Work order: Take the lines below from the one with "कैबिनेट के ऐतिहासिक फैसले" through the one with "Yeni Gelenler" and retype them exactly. Include nothing else, and no pictures.

Data for review Start Marker

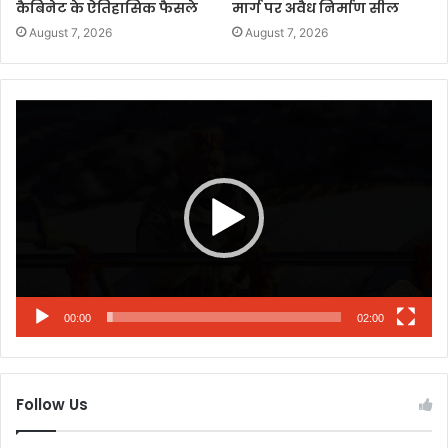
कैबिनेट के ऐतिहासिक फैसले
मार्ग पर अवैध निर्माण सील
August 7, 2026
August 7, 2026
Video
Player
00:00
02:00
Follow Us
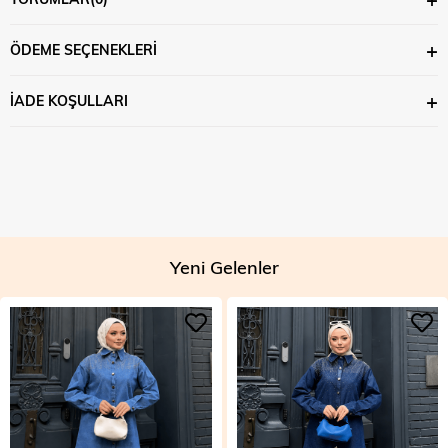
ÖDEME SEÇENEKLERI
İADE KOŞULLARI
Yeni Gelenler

Data for review End Marker
Data for review Start Marker

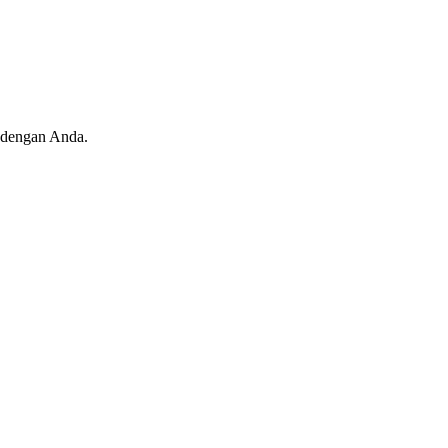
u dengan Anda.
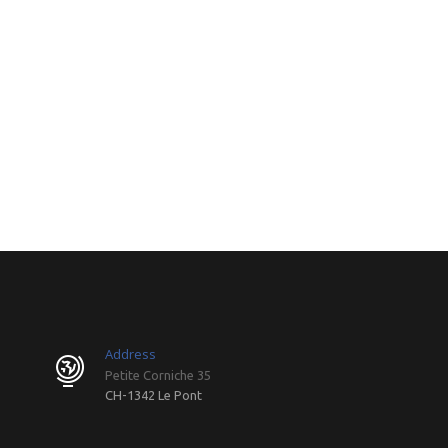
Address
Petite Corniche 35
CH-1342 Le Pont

Data for review End Marker

Output of the exercise:
कैबिनेट के ऐतिहासिक फैसले
मार्ग पर अवैध निर्माण सील
August 7, 2026
August 7, 2026
Video
Player
00:00
02:00
Follow Us
ÖDEME SEÇENEKLERI
İADE KOŞULLARI
Yeni Gelenler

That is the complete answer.